⟨

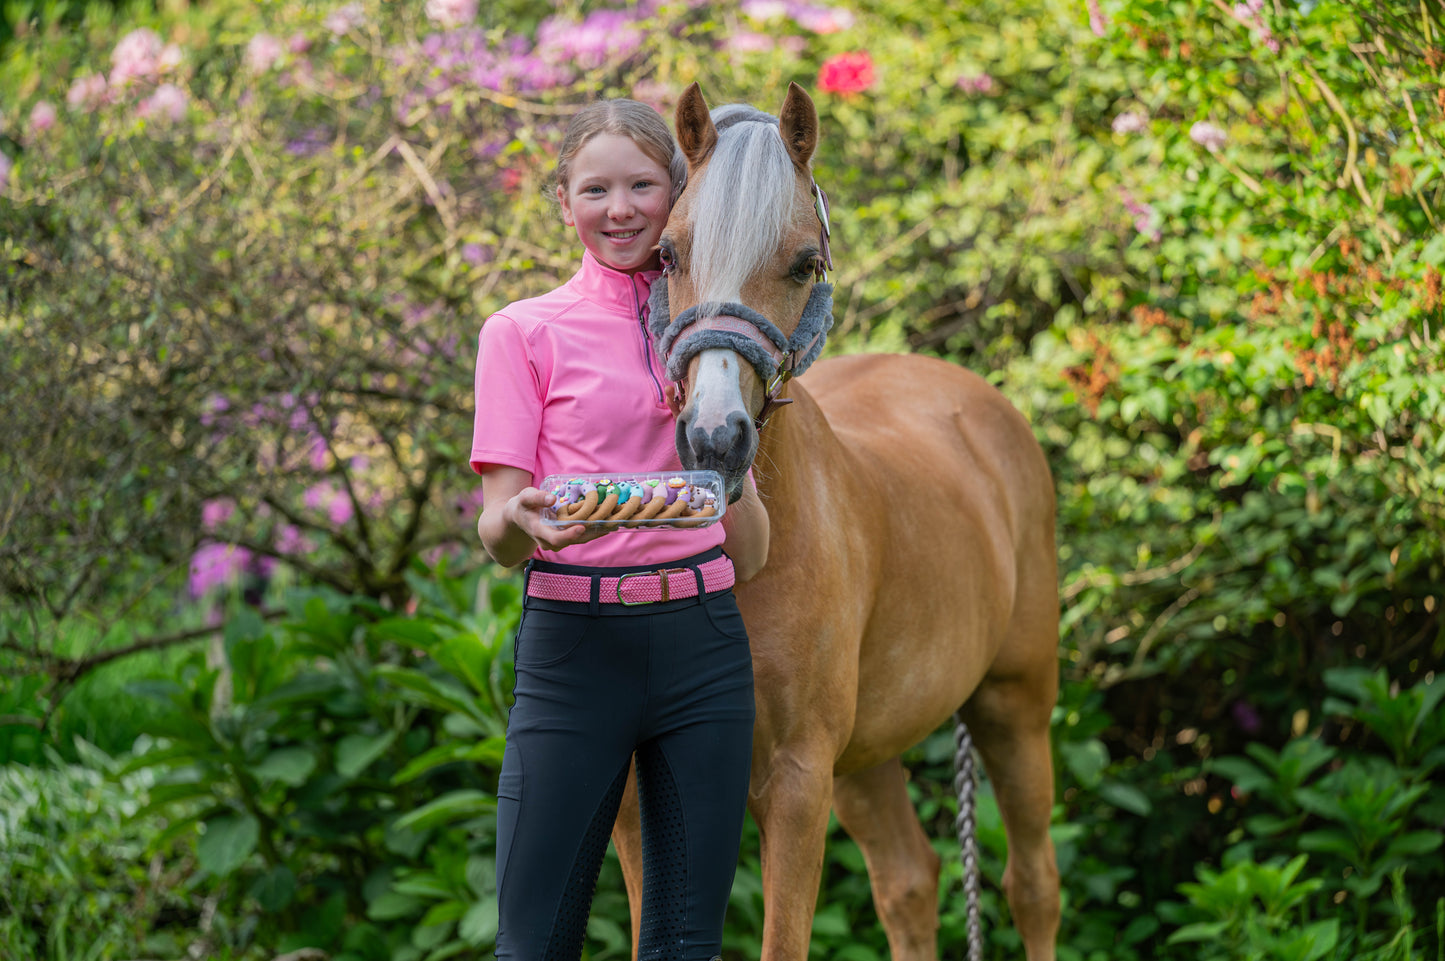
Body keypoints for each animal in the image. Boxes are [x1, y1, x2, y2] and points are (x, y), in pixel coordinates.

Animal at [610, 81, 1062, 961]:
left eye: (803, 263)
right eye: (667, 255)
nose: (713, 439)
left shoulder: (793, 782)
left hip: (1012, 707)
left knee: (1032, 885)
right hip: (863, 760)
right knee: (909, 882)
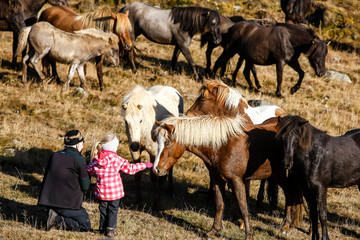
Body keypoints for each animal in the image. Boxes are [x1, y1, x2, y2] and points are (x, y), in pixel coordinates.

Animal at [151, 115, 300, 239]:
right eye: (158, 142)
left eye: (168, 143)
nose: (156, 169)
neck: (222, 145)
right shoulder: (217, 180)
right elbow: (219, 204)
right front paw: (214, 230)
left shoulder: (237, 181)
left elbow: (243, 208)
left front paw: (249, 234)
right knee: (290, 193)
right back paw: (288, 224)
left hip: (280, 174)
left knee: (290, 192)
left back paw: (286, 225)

⟩
⟨

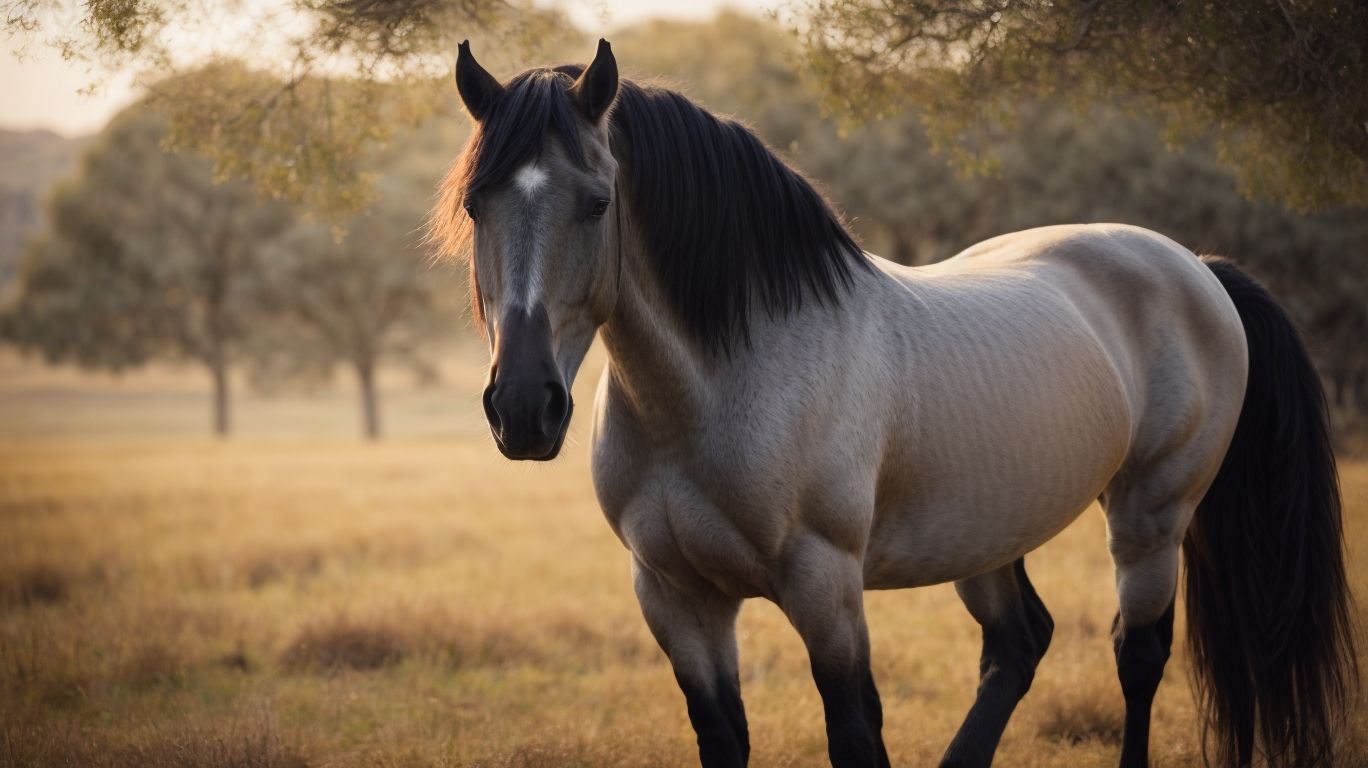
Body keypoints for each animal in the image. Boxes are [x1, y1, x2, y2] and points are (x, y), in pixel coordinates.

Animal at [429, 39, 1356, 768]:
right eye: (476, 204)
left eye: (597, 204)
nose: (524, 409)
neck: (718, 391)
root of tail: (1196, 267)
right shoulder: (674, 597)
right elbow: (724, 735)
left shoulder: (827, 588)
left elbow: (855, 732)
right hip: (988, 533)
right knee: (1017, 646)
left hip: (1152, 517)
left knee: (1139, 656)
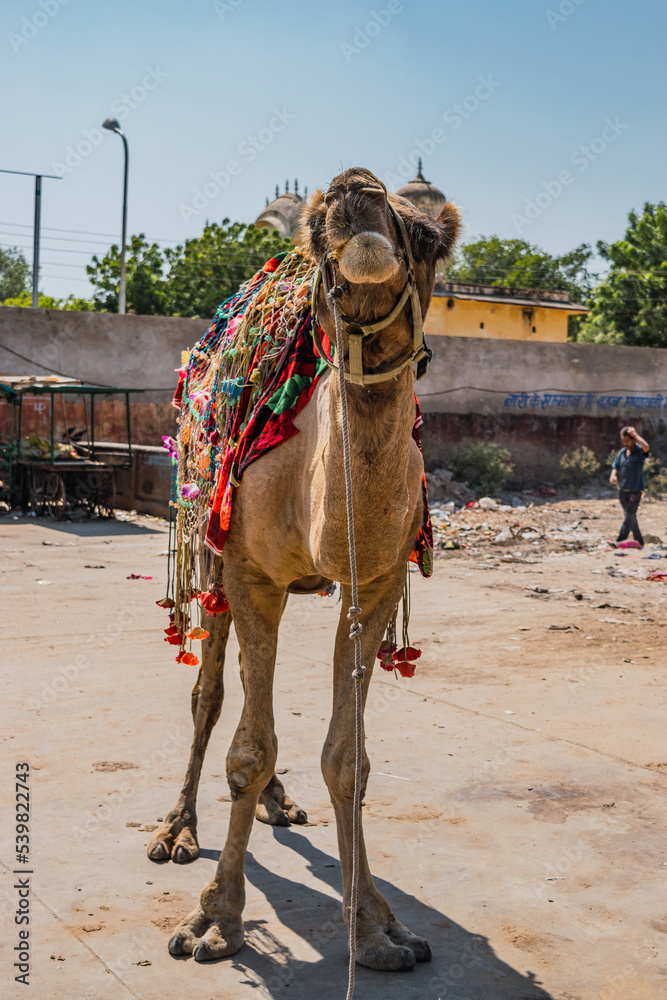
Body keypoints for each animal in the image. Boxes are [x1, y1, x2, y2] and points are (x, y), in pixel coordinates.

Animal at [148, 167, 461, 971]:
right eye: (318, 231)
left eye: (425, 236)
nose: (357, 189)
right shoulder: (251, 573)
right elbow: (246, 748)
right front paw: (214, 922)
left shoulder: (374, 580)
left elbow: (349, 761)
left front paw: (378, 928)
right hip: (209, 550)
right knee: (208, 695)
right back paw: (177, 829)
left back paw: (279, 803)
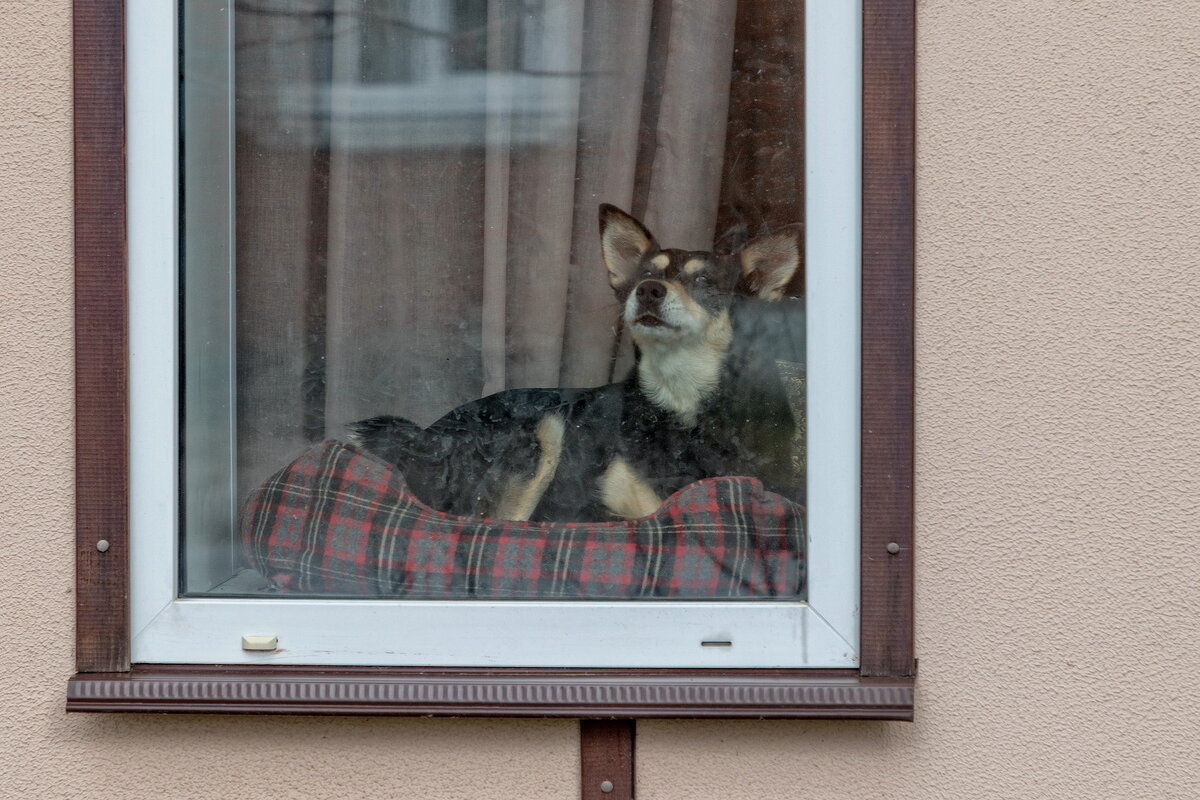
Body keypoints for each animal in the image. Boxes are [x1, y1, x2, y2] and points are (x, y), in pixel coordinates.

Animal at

⟩

## About this exercise
Determine how many lines of the listing hold the word "knee" and reply with that figure alone.

## Your response
7